Was I just being “dark?”
On reflection, I really don’t think so. I see no indication that young lawyers learn to draft an RFP except by looking at those that have been used in the past and at form books. More, the litiany of objections seems to continue to emerge verbatim in replies filed in 2013 using exactly the same boilerplate I saw in 2003, 1993 and 1983. I have no confidence that, if a senior partner reviewed draft responses submitted by a new associate now that the senior lawyer will fail to say something like, “You need to add this standard objection because if we don’t, we waive it.”
If I ever advocated book burning, legal form books would be my suggestion for first on the pyre.
But as always, if you have something I should see that proves I’m mistaken, nobody wants to see it more than I do.
You’ve practiced at two big firms in recent years. Has either firm put the kabosh on the use of “standard” objections to the form of a request? Did either firm abandon the use of boilerplate objections to definitions?
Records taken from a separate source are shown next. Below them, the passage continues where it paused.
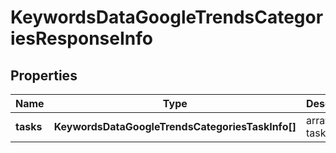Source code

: # KeywordsDataGoogleTrendsCategoriesResponseInfo

## Properties

| Name | Type | Description | Notes |
|------------ | ------------- | ------------- | -------------|
**tasks** | **KeywordsDataGoogleTrendsCategoriesTaskInfo[]** | array of tasks |[optional]|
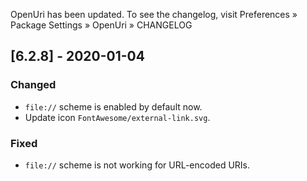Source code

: OpenUri has been updated. To see the changelog, visit
Preferences » Package Settings » OpenUri » CHANGELOG


## [6.2.8] - 2020-01-04

### Changed
- `file://` scheme is enabled by default now.
- Update icon `FontAwesome/external-link.svg`.

### Fixed
- `file://` scheme is not working for URL-encoded URIs.
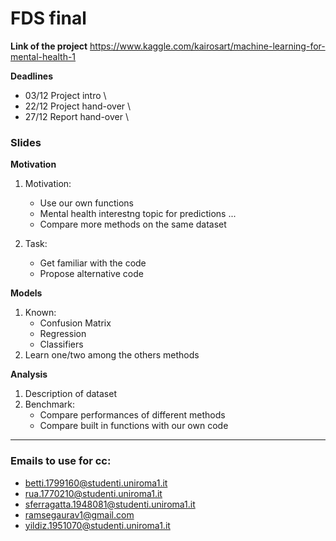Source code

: # FDS final 

**Link of the project**
https://www.kaggle.com/kairosart/machine-learning-for-mental-health-1

**Deadlines**
- 03/12 Project intro \
- 22/12 Project hand-over \
- 27/12 Report hand-over \

### Slides

**Motivation**
1. Motivation: 
    - Use our own functions
    - Mental health interestng topic for predictions ...
    - Compare more methods on the same dataset
  
2. Task: 
    - Get familiar with the code 
    - Propose alternative code

**Models** 
1. Known:
    - Confusion Matrix
    - Regression
    - Classifiers
2. Learn one/two among the others methods

**Analysis**
1. Description of dataset
2. Benchmark: 
    - Compare performances of different methods 
    - Compare built in functions with our own code

--------------------

### Emails to use for cc:

- betti.1799160@studenti.uniroma1.it
- rua.1770210@studenti.uniroma1.it
- sferragatta.1948081@studenti.uniroma1.it
- ramsegaurav1@gmail.com
- yildiz.1951070@studenti.uniroma1.it
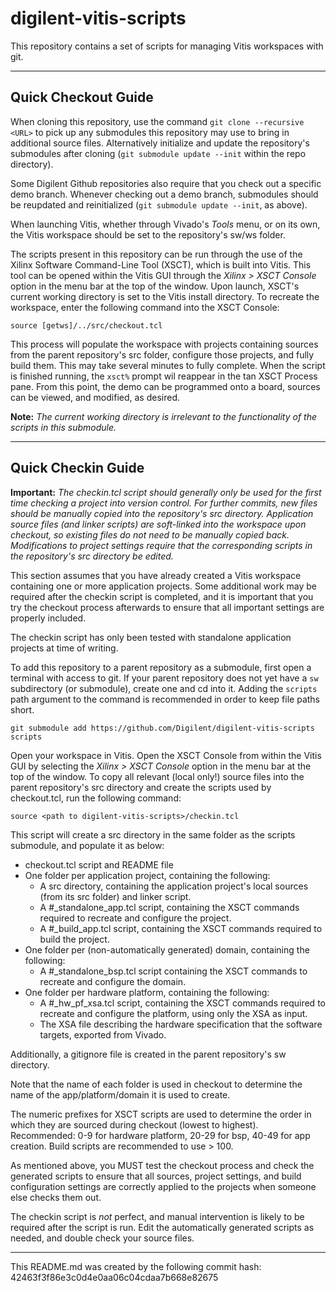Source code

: # digilent-vitis-scripts
This repository contains a set of scripts for managing Vitis workspaces with git. 

----
## Quick Checkout Guide

When cloning this repository, use the command `git clone --recursive <URL>` to pick up any submodules this repository may use to bring in additional source files. Alternatively initialize and update the repository's submodules after cloning (`git submodule update --init` within the repo directory).

Some Digilent Github repositories also require that you check out a specific demo branch. Whenever checking out a demo branch, submodules should be reupdated and reinitialized (`git submodule update --init`, as above).

When launching Vitis, whether through Vivado's *Tools* menu, or on its own, the Vitis workspace should be set to the repository's sw/ws folder.

The scripts present in this repository can be run through the use of the Xilinx Software Command-Line Tool (XSCT), which is built into Vitis. This tool can be opened within the Vitis GUI through the *Xilinx > XSCT Console* option in the menu bar at the top of the window. Upon launch, XSCT's current working directory is set to the Vitis install directory. To recreate the workspace, enter the following command into the XSCT Console:

`source [getws]/../src/checkout.tcl`

This process will populate the workspace with projects containing sources from the parent repository's src folder, configure those projects, and fully build them. This may take several minutes to fully complete. When the script is finished running, the `xsct%` prompt wil reappear in the tan XSCT Process pane. From this point, the demo can be programmed onto a board, sources can be viewed, and modified, as desired.

**Note:** *The current working directory is irrelevant to the functionality of the scripts in this submodule.*

----
## Quick Checkin Guide

**Important:** *The checkin.tcl script should generally only be used for the first time checking a project into version control. For further commits, new files should be manually copied into the repository's src directory. Application source files (and linker scripts) are soft-linked into the workspace upon checkout, so existing files do not need to be manually copied back. Modifications to project settings require that the corresponding scripts in the repository's src directory be edited.*

This section assumes that you have already created a Vitis workspace containing one or more application projects. Some additional work may be required after the checkin script is completed, and it is important that you try the checkout process afterwards to ensure that all important settings are properly included.

The checkin script has only been tested with standalone application projects at time of writing.

To add this repository to a parent repository as a submodule, first open a terminal with access to git. If your parent repository does not yet have a `sw` subdirectory (or submodule), create one and cd into it. Adding the `scripts` path argument to the command is recommended in order to keep file paths short.

`git submodule add https://github.com/Digilent/digilent-vitis-scripts scripts`

Open your workspace in Vitis. Open the XSCT Console from within the Vitis GUI by selecting the *Xilinx > XSCT Console* option in the menu bar at the top of the window. To copy all relevant (local only!) source files into the parent repository's src directory and create the scripts used by checkout.tcl, run the following command:

`source <path to digilent-vitis-scripts>/checkin.tcl`

This script will create a src directory in the same folder as the scripts submodule, and populate it as below:

* checkout.tcl script and README file
* One folder per application project, containing the following:
  * A src directory, containing the application project's local sources (from its src folder) and linker script.
  * A #_standalone_app.tcl script, containing the XSCT commands required to recreate and configure the project.
  * A #_build_app.tcl script, containing the XSCT commands required to build the project.
* One folder per (non-automatically generated) domain, containing the following:
  * A #_standalone_bsp.tcl script containing the XSCT commands to recreate and configure the domain.
* One folder per hardware platform, containing the following:
  * A #_hw_pf_xsa.tcl script, containing the XSCT commands required to recreate and configure the platform, using only the XSA as input.
  * The XSA file describing the hardware specification that the software targets, exported from Vivado.

Additionally, a gitignore file is created in the parent repository's sw directory.

Note that the name of each folder is used in checkout to determine the name of the app/platform/domain it is used to create.

The numeric prefixes for XSCT scripts are used to determine the order in which they are sourced during checkout (lowest to highest). Recommended: 0-9 for hardware platform, 20-29 for bsp, 40-49 for app creation. Build scripts are recommended to use > 100.

As mentioned above, you MUST test the checkout process and check the generated scripts to ensure that all sources, project settings, and build configuration settings are correctly applied to the projects when someone else checks them out.

The checkin script is *not* perfect, and manual intervention is likely to be required after the script is run. Edit the automatically generated scripts as needed, and double check your source files.

----

This README.md was created by the following commit hash:
42463f3f86e3c0d4e0aa06c04cdaa7b668e82675
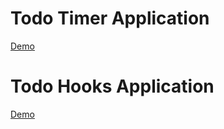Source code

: # Todo Timer Application
[Demo](https://todo-97ftu4jqz-flints-projects-a0792ea9.vercel.app/)

# Todo Hooks Application
[Demo](https://todo-8dmd3i702-flints-projects-a0792ea9.vercel.app/)
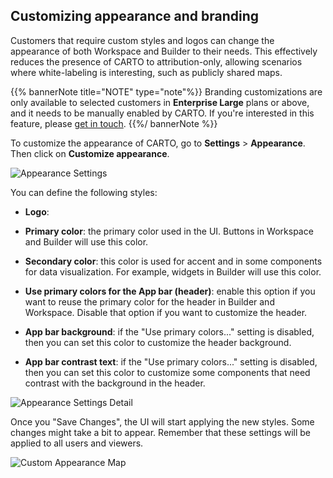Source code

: ## Customizing appearance and branding

Customers that require custom styles and logos can change the appearance of both Workspace and Builder to their needs. This effectively reduces the presence of CARTO to attribution-only, allowing scenarios where white-labeling is interesting, such as publicly shared maps.

{{% bannerNote title="NOTE" type="note"%}}
Branding customizations are only available to selected customers in **Enterprise Large** plans or above, and it needs to be manually enabled by CARTO. If you're interested in this feature, please [get in touch](mailto:hello@carto.com).
{{%/ bannerNote %}}

To customize the appearance of CARTO, go to **Settings** > **Appearance**. Then click on **Customize appearance**.

![Appearance Settings](/img/cloud-native-workspace/settings/settings_branding_settings.png)

You can define the following styles:

- **Logo**: 

- **Primary color**: the primary color used in the UI. Buttons in Workspace and Builder will use this color.

- **Secondary color**: this color is used for accent and in some components for data visualization. For example, widgets in Builder will use this color.

- **Use primary colors for the App bar (header)**: enable this option if you want to reuse the primary color for the header in Builder and Workspace. Disable that option if you want to customize the header.

- **App bar background**: if the "Use primary colors..." setting is disabled, then you can set this color to customize the header background.

- **App bar contrast text**: if the "Use primary colors..." setting is disabled, then you can set this color to customize some components that need contrast with the background in the header.

![Appearance Settings Detail](/img/cloud-native-workspace/settings/settings_branding_settings_detail.png)

Once you "Save Changes", the UI will start applying the new styles. Some changes might take a bit to appear. Remember that these settings will be applied to all users and viewers.

![Custom Appearance Map](/img/cloud-native-workspace/settings/settings_branding_map.png)



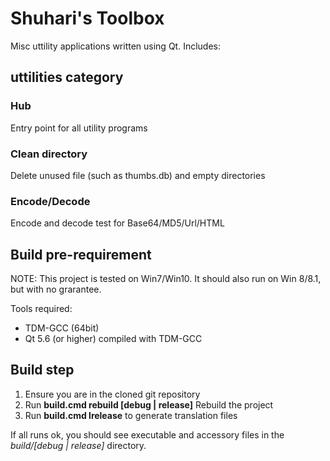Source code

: # Shuhari's Toolbox

Misc uttility applications written using Qt. Includes:

## uttilities category

### Hub
Entry point for all utility programs

### Clean directory
Delete unused file (such as thumbs.db) and empty directories

### Encode/Decode
Encode and decode test for Base64/MD5/Url/HTML


## Build pre-requirement
NOTE: This project is tested on Win7/Win10. It should also run on Win 8/8.1, but with no grarantee.

Tools required:
* TDM-GCC (64bit)
* Qt 5.6 (or higher) compiled with TDM-GCC


## Build step
1. Ensure you are in the cloned git repository
2. Run __build.cmd rebuild [debug | release]__
   Rebuild the project
3. Run __build.cmd lrelease__ to generate translation files

If all runs ok, you should see executable and accessory files in the _build/[debug | release]_ directory.

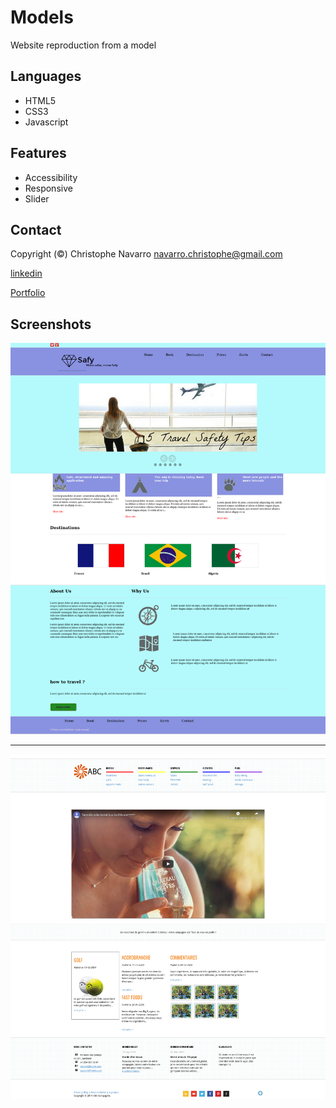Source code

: # Models  

Website reproduction from a model  

## Languages
* HTML5
* CSS3
* Javascript  
  
## Features  
* Accessibility
* Responsive
* Slider

## Contact  

Copyright (©) Christophe Navarro <navarro.christophe@gmail.com>

[linkedin](https://www.linkedin.com/in/christophe-navarro-b5173a171)  

[Portfolio](https://portfolio-chris.herokuapp.com/) 

## Screenshots
  
![alt text](https://github.com/Crinav/Models/blob/master/maquette/Safy.png "safy")  
___

![alt text](https://github.com/Crinav/Models/blob/master/maquette-responsive/Hotels_Provence.png "Hotel Provence")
Does your current firm serve Requests that don’t include a long list of items defined as “Documents?” If the places Ralph Losey calls home have learned to walk a better path, I’d like to hear about it, and I’d be inclined to think maybe I was too dark in my assessment.
As I wrote, I think this is an area where little new art has emerged. But, do please help me see that I am unduly pessimistic and that the world changed and I didn’t notice.